Friday, October 12, 2012

Literacy Narrative Process Memo


Khadijah El-Amin

Professor Lauren Rinke

Writing 150

October 12, 2012

Literacy Narrative Process Memo

 

As I sat down in class to begin my timeline, the most logical place for me to start was age one. At that age I was in the beginning stage of becoming literate. Remembering the small details was not hard in my case because at that age it’s the basic age and the beginning age of your life. Not much detail for just one year in the life stage. I just know that I began to pick up simple words and knew what certain things were. My parents made it their job to help me become literate. One thing I found interesting about my literacy development in my timeline was actually seeing that over time I really improved and progressed in my reading and writing. I never knew this until actually writing it out and seeing my progression. The theme throughout my timeline was reading and focusing on the books that made me like reading even more; which was reading Junie B. Jones books.

Deciding which area to focus on was not hard at all. Reading was my passion growing up. I already knew what to write about automatically. The experience of creating a timeline made me realize that as growing up I grasped things very quickly compared to others my age. I’m a very determined person when it comes to improving on any weak areas and I take that with me to become better than the day before.
            Narrowing down to an area of focus for my written narrative was very simple. Reading was what I like to do best. Ideas that jumped out at me were the small details from my childhood in which helped me become a better reader. When I began to write my narrative I organized it by age in my timeline in which I created. While writing, everything flowed quite easily. I didn’t use any prewriting strategies; the timeline had helped me enough. After composing my rough draft the only thing I changed was adding more details. My partner helped me fix that, there was a lot of room for more details to make my narrative more inviting. This helped me a lot because this is where I struggle in writing and I always overlook it, but in this case I changed it, which made it better.

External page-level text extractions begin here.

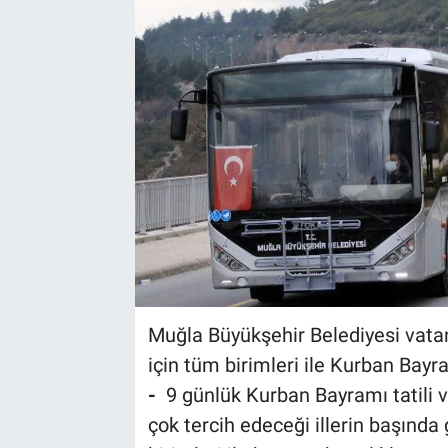
Sağlık
Spor
Yaşam
Tarım
Muğla Büyükşehir Belediyesi vata
için tüm birimleri ile Kurban Bayr
-
9 günlük Kurban Bayramı tatili 
çok tercih edeceği illerin başınd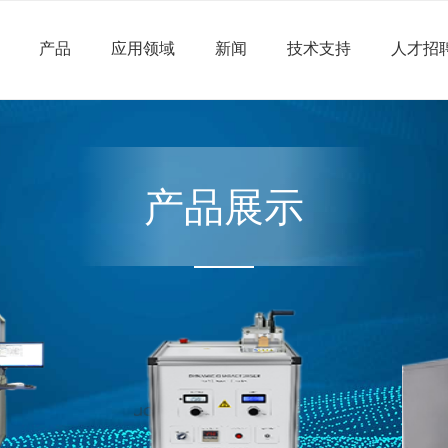
产品
应用领域
新闻
技术支持
人才招
产品展示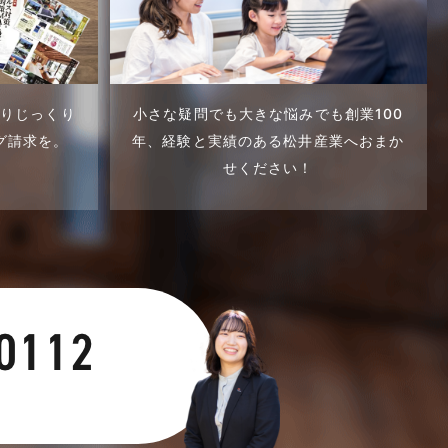
くりじっくり
小さな疑問でも大きな悩みでも創業100
グ請求を。
年、
経験と実績のある松井産業へおまか
せください！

When I made the final edits to my narrative I had no clue to how I was going to turn my narrative story into a video slideshow. The way I would normally write a story is to just briefly describe as many details as possible. When making a video slideshow you have to edit and pick out the most important details, which can be quite challenging in my opinion.
           My peer review partner chose only eight of my sentences because of the short time limit we had in class. I chose all of them for my slideshow. All the sentences that my peer review partner chose where very good sentences because they were the main concepts. I did find it difficult to edit my text down for a 52-character limit. I wanted to add more information but couldn’t. My strategy was highlighting the best details only that I wanted to share. The images I used was a good way to buffer between my text slides. It gave me the opportunity to add more information, despite the small text limitations.

Choosing the images was very easy. They were images of things I like that has to do with reading. All were personal and from the web, they helped tell my story clearly. Choosing a song was very random; I used one from the website which went well with my overall them. It communicates with my literacy by me being a very determent person. The only thing I wish I could have done differently was to use more of my own personal photos.